▶ What to do:
1 - Answer these questions using the forum thread about a new keyboard.
(a) What language is the new keyboard?
(b) Which operating system does jojo have?
(c) What should be done after following XTreme's advice?
2 - Extend the forum thread about a new keyboard, starting where it stops.

▶ Reading text:

____________________

# new keyboard



## jojo (Sep 20, 2007)

my old keyboard finally gave up on me last night, so I have a new one! first of al I'm totaly impresed that, not only did I manage to buy a new one, but I've instaled it to!!!!!!!!!! However, its not doing what it should I dont think??? I pres keys and they dont do what is written on them? It seems my pc still thinks the old keyboard is here and if I ignore what the keys say and press what used to be... a question mark then its a question mark, eventhough the keyboard says it should be a line????????........ and it doesnt like doing "double leters" and its a spanish one, so I'm confused beyond belief. Any tips would be gratefuly received.

Please excuse any wierd things that may appear on my posts 
Jo x


----------



## XTreme (May 17, 2008)

Read THIS Jo.....and make sure you reboot the computer after you've done it.


----------



## jojo (Sep 20, 2007)

Thanx Extreme, It loks very technical??????!!!!! I've got vista - does that mater?? anyway I'llll have a read
Jo x


----------



## XTreme (May 17, 2008)

____________________

▶ Provided data:
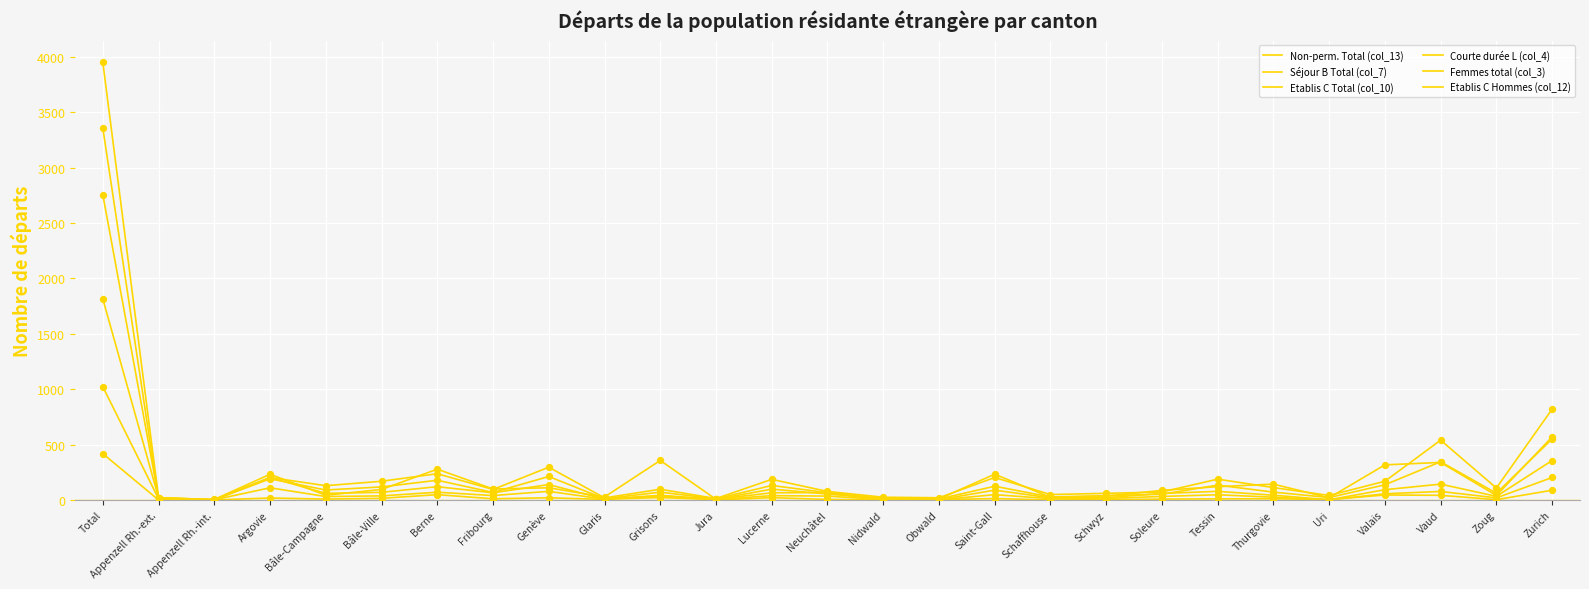

What is the total value across all series at Grisons?

627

____________________

▶ Answers below:
1 -
(a) Spanish.
(b) Vista.
(c) Reboot the computer.

2 -
jojo said:


> Thanx Extreme, It loks very technical??????!!!!! I've got vista - does that mater?? anyway I'llll have a read
> Jo x


Vista? Try THIS!


----------



## jojo (Sep 20, 2007)

YES!!!!! I did it!!!!!!!! THANK YOU XTREME!! WOW, I can do Ñ¿¿? spanish stuff - cant work out the Euro sign tho, thats on the E ¿any ideas??, but yay, thank you again!!!

Jo xxxxxxxxxxxxxxx


----------



## XTreme (May 17, 2008)

alt Gr + E together Jo!


----------



## jojo (Sep 20, 2007)

€€€€€€€€€€€€€€€€€€€€€€€€€€€ oh yeah!!!!


Jo xxxxxxxxxxxxxx


----------



## jojo (Sep 20, 2007)

ññññññññññññññññññññ€€€€€€€}}ÇÇçççççççççççç{¡¡¿¿?¿?~¡¡¡¡!!!!!!!!!


Sorry, getting carried away now!!! LOL



Jo


----------



## XTreme (May 17, 2008)

Go for it Baby!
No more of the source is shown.